*EXERCISE OBJECTIVE*
Count how many lines hold "over" in the records, and respond with that number by itself.

*Stored data*
>>>>>
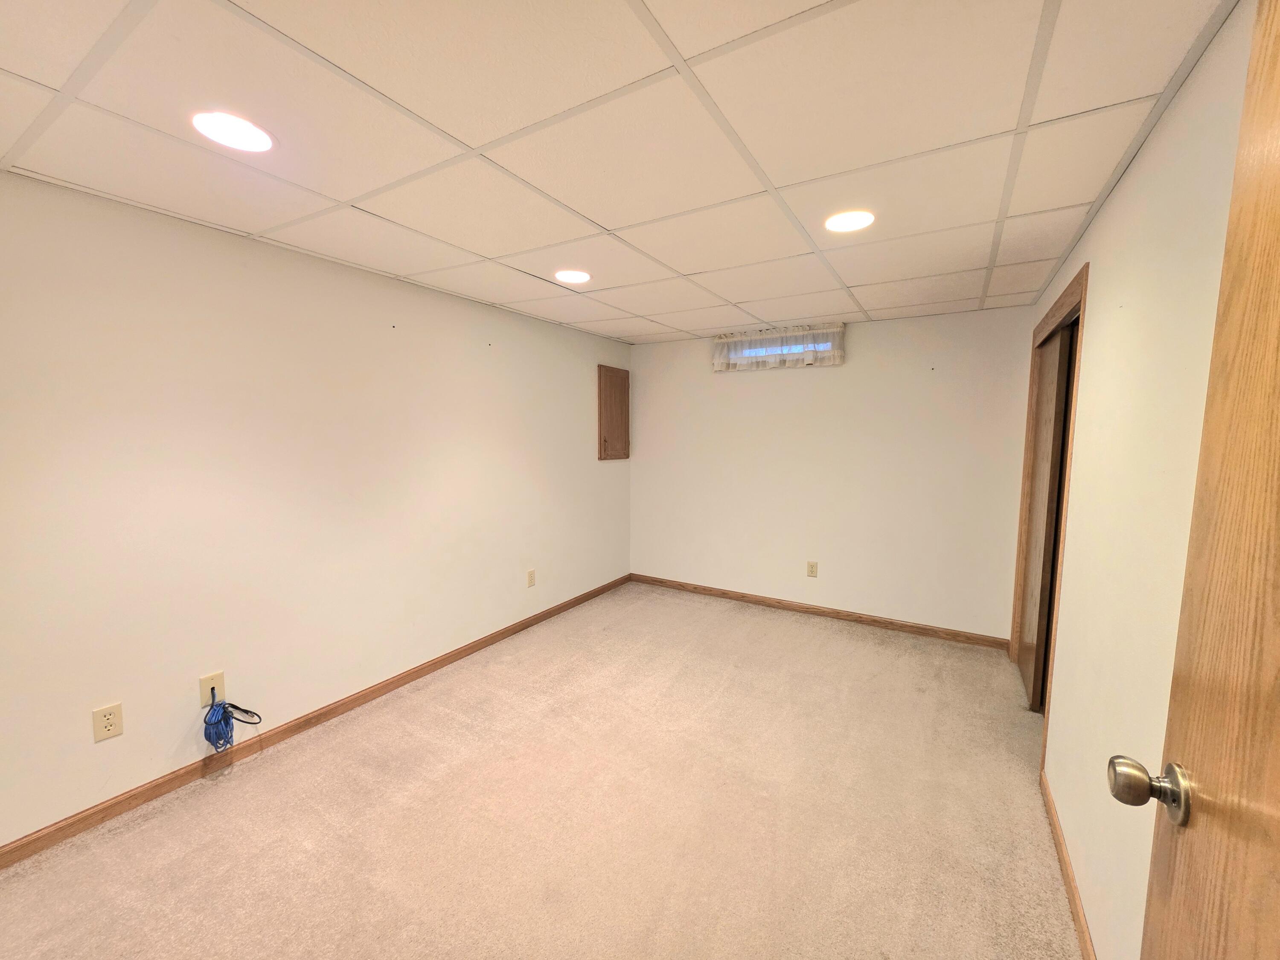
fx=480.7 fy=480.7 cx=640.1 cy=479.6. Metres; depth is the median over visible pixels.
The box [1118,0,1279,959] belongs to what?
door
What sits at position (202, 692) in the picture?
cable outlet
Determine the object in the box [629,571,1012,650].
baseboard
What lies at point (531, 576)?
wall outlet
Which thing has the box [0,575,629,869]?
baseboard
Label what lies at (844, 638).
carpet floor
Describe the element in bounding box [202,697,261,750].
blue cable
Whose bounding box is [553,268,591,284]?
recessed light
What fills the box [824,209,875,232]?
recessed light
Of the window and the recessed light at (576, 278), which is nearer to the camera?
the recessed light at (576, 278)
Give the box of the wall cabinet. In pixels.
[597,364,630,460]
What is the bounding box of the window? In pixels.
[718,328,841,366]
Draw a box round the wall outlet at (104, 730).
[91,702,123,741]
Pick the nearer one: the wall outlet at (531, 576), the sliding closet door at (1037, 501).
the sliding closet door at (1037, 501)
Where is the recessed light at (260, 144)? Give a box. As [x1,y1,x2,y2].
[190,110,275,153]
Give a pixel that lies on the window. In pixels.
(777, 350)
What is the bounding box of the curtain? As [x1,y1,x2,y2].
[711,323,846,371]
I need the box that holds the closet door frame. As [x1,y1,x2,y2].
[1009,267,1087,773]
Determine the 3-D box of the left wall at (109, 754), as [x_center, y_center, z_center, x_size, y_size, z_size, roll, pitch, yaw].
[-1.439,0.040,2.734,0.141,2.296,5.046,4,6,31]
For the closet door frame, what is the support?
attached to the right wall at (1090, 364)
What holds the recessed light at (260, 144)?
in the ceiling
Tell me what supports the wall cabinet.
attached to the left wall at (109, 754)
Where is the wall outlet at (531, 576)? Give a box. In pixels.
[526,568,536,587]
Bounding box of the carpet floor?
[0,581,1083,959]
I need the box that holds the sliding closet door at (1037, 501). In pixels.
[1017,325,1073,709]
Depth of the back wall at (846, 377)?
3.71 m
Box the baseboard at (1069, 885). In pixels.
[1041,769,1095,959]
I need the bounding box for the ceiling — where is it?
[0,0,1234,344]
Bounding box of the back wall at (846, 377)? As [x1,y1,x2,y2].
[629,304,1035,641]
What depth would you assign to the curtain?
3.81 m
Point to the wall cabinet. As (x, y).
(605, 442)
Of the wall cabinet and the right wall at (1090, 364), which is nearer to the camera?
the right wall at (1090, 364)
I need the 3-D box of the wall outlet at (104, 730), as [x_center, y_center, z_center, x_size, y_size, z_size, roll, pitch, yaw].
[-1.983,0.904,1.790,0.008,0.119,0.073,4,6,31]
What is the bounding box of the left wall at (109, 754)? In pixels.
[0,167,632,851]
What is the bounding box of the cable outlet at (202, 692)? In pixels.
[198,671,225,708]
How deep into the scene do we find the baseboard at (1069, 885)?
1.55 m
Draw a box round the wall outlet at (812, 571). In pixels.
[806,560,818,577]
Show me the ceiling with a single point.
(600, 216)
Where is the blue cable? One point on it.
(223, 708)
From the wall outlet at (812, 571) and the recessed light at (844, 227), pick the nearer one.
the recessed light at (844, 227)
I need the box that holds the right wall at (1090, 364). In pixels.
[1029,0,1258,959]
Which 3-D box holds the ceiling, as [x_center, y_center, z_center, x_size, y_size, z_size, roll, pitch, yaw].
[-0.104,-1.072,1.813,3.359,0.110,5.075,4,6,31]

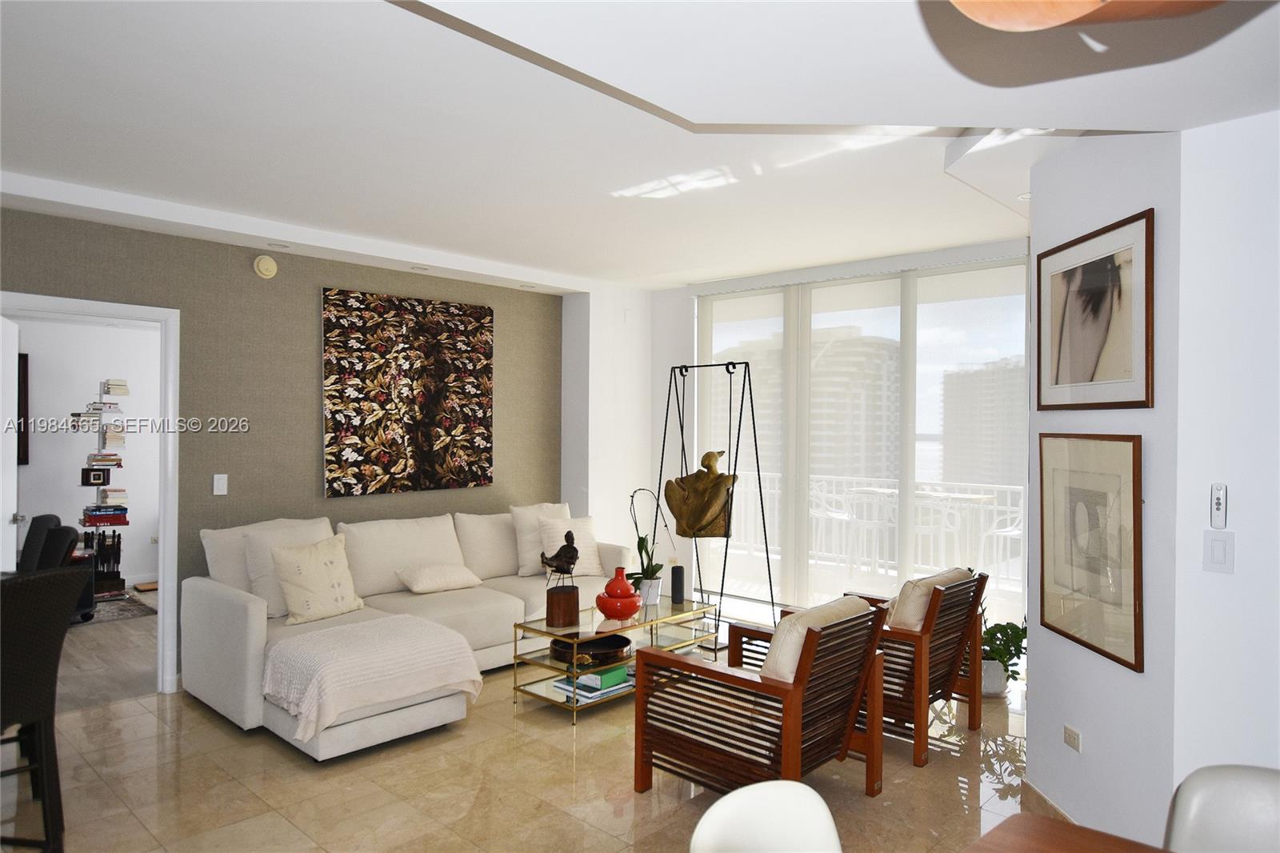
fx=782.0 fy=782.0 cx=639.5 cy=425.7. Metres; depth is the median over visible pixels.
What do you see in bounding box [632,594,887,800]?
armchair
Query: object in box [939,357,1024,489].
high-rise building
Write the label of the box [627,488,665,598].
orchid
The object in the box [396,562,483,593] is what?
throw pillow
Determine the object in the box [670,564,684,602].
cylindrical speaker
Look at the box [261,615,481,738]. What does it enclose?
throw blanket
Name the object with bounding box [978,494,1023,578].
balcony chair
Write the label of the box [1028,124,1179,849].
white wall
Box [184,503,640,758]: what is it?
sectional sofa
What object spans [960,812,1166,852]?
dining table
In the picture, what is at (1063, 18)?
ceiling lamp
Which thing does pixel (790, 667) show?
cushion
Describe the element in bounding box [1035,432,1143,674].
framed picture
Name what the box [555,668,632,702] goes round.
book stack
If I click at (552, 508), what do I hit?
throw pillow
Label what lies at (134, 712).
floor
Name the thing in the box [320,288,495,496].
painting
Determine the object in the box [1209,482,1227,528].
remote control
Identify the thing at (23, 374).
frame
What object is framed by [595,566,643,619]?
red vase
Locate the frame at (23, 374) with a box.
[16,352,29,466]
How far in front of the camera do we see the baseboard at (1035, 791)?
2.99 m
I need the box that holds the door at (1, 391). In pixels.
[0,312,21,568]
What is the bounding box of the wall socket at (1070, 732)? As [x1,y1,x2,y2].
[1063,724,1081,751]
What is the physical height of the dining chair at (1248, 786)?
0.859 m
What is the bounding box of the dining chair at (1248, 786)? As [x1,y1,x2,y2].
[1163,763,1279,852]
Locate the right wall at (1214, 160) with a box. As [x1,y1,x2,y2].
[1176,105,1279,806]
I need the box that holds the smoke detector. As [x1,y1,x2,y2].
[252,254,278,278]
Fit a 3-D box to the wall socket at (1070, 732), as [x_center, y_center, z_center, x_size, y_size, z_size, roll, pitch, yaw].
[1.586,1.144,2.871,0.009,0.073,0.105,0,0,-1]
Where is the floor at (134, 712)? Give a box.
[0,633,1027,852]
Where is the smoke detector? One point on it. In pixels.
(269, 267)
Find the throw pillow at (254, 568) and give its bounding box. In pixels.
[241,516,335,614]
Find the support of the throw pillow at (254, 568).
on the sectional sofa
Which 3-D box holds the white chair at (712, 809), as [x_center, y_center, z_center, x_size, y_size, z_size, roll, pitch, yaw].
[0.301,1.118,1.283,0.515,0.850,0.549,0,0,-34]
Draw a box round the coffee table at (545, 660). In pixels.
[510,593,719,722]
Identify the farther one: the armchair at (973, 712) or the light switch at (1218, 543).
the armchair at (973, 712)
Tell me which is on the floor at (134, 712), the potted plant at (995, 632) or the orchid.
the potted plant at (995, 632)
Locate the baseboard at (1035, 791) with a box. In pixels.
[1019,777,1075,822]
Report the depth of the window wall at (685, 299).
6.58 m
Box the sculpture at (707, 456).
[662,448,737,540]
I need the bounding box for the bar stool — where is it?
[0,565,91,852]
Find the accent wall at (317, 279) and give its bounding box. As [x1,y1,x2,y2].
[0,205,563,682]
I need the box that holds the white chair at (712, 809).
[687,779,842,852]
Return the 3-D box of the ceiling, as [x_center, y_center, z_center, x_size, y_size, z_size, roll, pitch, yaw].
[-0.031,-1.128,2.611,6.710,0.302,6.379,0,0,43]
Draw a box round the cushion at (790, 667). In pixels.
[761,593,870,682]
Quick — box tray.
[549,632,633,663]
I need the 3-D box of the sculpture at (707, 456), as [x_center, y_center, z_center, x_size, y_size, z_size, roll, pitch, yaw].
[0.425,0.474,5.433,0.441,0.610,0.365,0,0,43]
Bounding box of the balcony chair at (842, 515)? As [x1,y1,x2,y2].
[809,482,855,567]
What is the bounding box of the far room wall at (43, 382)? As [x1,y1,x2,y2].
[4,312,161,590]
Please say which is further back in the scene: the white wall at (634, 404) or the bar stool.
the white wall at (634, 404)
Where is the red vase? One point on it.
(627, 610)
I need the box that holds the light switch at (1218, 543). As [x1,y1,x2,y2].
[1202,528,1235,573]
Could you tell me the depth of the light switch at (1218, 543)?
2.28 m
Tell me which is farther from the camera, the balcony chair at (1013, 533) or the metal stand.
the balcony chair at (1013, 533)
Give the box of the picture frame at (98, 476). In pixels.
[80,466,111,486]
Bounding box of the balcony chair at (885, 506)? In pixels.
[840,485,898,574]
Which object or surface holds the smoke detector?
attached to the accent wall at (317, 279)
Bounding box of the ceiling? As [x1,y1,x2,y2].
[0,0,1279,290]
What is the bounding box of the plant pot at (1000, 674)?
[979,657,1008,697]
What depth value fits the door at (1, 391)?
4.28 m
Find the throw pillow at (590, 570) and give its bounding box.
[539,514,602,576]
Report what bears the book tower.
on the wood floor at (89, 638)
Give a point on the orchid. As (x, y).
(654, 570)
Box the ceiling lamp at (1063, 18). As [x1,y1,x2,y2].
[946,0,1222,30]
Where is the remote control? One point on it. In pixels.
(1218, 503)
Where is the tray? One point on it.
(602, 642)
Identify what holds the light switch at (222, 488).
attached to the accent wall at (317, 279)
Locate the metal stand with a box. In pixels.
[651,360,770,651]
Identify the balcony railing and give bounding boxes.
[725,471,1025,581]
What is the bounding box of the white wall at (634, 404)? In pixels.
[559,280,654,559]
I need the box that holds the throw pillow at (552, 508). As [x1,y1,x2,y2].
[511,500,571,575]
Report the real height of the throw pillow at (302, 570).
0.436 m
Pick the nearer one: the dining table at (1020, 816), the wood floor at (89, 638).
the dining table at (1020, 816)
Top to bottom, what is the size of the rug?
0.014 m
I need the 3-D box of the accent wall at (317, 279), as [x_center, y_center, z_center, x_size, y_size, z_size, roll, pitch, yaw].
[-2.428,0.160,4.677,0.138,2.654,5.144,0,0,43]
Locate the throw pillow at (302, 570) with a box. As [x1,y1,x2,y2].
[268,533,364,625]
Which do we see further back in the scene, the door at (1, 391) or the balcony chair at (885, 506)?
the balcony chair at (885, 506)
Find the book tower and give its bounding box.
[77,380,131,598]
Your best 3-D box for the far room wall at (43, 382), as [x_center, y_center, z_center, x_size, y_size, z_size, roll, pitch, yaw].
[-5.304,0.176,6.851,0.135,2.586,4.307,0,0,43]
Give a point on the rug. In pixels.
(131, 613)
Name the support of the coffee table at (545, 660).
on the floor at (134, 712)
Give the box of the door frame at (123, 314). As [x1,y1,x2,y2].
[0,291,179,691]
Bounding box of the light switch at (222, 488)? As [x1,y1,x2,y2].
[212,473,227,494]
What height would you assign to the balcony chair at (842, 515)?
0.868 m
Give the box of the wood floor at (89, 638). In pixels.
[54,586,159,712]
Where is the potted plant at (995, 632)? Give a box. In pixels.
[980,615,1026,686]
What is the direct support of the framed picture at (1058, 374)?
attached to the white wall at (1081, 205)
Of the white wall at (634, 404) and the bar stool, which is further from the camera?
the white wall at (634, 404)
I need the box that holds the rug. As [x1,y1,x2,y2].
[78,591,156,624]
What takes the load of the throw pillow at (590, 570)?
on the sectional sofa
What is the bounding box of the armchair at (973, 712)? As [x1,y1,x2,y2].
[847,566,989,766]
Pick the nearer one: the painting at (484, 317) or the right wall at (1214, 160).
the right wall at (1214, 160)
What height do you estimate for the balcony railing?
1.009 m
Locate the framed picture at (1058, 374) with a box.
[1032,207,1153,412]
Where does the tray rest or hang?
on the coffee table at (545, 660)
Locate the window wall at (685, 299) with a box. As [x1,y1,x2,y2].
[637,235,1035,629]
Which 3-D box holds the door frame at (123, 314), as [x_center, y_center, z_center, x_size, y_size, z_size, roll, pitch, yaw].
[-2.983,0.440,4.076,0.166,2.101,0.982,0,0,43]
<<<<<
*RESULT OF THIS TASK*
2